REQUIRED ACTION:
Provide the data again in its entirety, exactly as given.

EXCERPTED DATA:
<<<<

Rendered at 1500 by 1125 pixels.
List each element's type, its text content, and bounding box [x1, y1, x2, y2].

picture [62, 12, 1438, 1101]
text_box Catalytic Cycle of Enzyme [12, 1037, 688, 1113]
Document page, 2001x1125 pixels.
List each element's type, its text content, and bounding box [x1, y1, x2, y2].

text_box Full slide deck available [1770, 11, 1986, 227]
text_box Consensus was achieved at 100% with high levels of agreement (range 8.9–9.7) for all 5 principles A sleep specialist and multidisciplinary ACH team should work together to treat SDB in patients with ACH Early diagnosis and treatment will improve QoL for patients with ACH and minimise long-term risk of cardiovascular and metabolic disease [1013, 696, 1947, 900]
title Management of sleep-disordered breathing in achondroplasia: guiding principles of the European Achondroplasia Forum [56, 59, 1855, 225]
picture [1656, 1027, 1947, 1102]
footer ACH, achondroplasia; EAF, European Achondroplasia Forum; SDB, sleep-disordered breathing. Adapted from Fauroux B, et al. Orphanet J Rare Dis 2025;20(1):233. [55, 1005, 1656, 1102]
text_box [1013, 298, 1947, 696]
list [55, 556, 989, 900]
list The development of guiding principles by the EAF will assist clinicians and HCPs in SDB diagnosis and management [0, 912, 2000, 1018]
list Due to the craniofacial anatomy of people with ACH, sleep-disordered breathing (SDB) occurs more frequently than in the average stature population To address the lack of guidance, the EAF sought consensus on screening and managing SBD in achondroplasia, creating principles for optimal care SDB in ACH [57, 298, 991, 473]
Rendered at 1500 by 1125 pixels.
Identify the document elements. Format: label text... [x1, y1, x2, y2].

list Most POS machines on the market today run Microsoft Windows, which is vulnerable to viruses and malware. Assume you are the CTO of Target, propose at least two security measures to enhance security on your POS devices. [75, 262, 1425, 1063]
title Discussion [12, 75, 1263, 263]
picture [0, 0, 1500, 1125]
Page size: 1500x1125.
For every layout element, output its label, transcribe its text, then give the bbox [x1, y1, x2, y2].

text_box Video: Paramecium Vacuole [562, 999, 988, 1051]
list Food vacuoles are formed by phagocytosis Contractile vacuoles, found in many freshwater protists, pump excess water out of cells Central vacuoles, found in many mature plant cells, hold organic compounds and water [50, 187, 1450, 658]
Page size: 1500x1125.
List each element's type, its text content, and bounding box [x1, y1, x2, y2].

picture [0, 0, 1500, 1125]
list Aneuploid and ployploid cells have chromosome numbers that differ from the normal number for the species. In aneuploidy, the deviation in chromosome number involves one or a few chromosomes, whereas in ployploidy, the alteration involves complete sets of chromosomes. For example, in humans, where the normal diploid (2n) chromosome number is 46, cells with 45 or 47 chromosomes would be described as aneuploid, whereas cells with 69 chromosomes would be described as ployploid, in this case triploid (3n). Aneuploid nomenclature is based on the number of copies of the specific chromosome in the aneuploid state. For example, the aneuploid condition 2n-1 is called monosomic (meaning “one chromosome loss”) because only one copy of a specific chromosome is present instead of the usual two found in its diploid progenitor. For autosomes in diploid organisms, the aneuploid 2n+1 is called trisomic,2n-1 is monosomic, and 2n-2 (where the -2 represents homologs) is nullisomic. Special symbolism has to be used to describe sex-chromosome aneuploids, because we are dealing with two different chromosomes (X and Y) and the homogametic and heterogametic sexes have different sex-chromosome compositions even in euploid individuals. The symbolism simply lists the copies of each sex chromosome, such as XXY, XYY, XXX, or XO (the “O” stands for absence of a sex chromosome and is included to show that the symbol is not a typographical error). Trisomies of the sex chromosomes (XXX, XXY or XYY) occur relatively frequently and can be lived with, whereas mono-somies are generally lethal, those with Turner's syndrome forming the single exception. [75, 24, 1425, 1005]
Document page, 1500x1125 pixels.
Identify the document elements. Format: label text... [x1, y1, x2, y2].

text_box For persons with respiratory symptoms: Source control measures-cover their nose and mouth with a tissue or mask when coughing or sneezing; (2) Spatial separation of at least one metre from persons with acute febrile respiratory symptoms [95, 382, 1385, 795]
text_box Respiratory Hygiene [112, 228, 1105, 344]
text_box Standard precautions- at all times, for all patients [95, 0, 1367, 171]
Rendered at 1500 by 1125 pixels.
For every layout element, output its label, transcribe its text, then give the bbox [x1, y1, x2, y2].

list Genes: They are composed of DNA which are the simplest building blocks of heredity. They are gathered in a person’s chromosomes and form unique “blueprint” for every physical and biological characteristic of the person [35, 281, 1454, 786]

>>>>

WRITTEN ANSWER:
Rendered at 1500 by 1125 pixels.
List each element's type, its text content, and bounding box [x1, y1, x2, y2].

picture [62, 12, 1438, 1101]
text_box Catalytic Cycle of Enzyme [12, 1037, 688, 1113]
Document page, 2001x1125 pixels.
List each element's type, its text content, and bounding box [x1, y1, x2, y2].

text_box Full slide deck available [1770, 11, 1986, 227]
text_box Consensus was achieved at 100% with high levels of agreement (range 8.9–9.7) for all 5 principles A sleep specialist and multidisciplinary ACH team should work together to treat SDB in patients with ACH Early diagnosis and treatment will improve QoL for patients with ACH and minimise long-term risk of cardiovascular and metabolic disease [1013, 696, 1947, 900]
title Management of sleep-disordered breathing in achondroplasia: guiding principles of the European Achondroplasia Forum [56, 59, 1855, 225]
picture [1656, 1027, 1947, 1102]
footer ACH, achondroplasia; EAF, European Achondroplasia Forum; SDB, sleep-disordered breathing. Adapted from Fauroux B, et al. Orphanet J Rare Dis 2025;20(1):233. [55, 1005, 1656, 1102]
text_box [1013, 298, 1947, 696]
list [55, 556, 989, 900]
list The development of guiding principles by the EAF will assist clinicians and HCPs in SDB diagnosis and management [0, 912, 2000, 1018]
list Due to the craniofacial anatomy of people with ACH, sleep-disordered breathing (SDB) occurs more frequently than in the average stature population To address the lack of guidance, the EAF sought consensus on screening and managing SBD in achondroplasia, creating principles for optimal care SDB in ACH [57, 298, 991, 473]
Rendered at 1500 by 1125 pixels.
Identify the document elements. Format: label text... [x1, y1, x2, y2].

list Most POS machines on the market today run Microsoft Windows, which is vulnerable to viruses and malware. Assume you are the CTO of Target, propose at least two security measures to enhance security on your POS devices. [75, 262, 1425, 1063]
title Discussion [12, 75, 1263, 263]
picture [0, 0, 1500, 1125]
Page size: 1500x1125.
For every layout element, output its label, transcribe its text, then give the bbox [x1, y1, x2, y2].

text_box Video: Paramecium Vacuole [562, 999, 988, 1051]
list Food vacuoles are formed by phagocytosis Contractile vacuoles, found in many freshwater protists, pump excess water out of cells Central vacuoles, found in many mature plant cells, hold organic compounds and water [50, 187, 1450, 658]
Page size: 1500x1125.
List each element's type, its text content, and bounding box [x1, y1, x2, y2].

picture [0, 0, 1500, 1125]
list Aneuploid and ployploid cells have chromosome numbers that differ from the normal number for the species. In aneuploidy, the deviation in chromosome number involves one or a few chromosomes, whereas in ployploidy, the alteration involves complete sets of chromosomes. For example, in humans, where the normal diploid (2n) chromosome number is 46, cells with 45 or 47 chromosomes would be described as aneuploid, whereas cells with 69 chromosomes would be described as ployploid, in this case triploid (3n). Aneuploid nomenclature is based on the number of copies of the specific chromosome in the aneuploid state. For example, the aneuploid condition 2n-1 is called monosomic (meaning “one chromosome loss”) because only one copy of a specific chromosome is present instead of the usual two found in its diploid progenitor. For autosomes in diploid organisms, the aneuploid 2n+1 is called trisomic,2n-1 is monosomic, and 2n-2 (where the -2 represents homologs) is nullisomic. Special symbolism has to be used to describe sex-chromosome aneuploids, because we are dealing with two different chromosomes (X and Y) and the homogametic and heterogametic sexes have different sex-chromosome compositions even in euploid individuals. The symbolism simply lists the copies of each sex chromosome, such as XXY, XYY, XXX, or XO (the “O” stands for absence of a sex chromosome and is included to show that the symbol is not a typographical error). Trisomies of the sex chromosomes (XXX, XXY or XYY) occur relatively frequently and can be lived with, whereas mono-somies are generally lethal, those with Turner's syndrome forming the single exception. [75, 24, 1425, 1005]
Document page, 1500x1125 pixels.
Identify the document elements. Format: label text... [x1, y1, x2, y2].

text_box For persons with respiratory symptoms: Source control measures-cover their nose and mouth with a tissue or mask when coughing or sneezing; (2) Spatial separation of at least one metre from persons with acute febrile respiratory symptoms [95, 382, 1385, 795]
text_box Respiratory Hygiene [112, 228, 1105, 344]
text_box Standard precautions- at all times, for all patients [95, 0, 1367, 171]
Rendered at 1500 by 1125 pixels.
For every layout element, output its label, transcribe its text, then give the bbox [x1, y1, x2, y2].

list Genes: They are composed of DNA which are the simplest building blocks of heredity. They are gathered in a person’s chromosomes and form unique “blueprint” for every physical and biological characteristic of the person [35, 281, 1454, 786]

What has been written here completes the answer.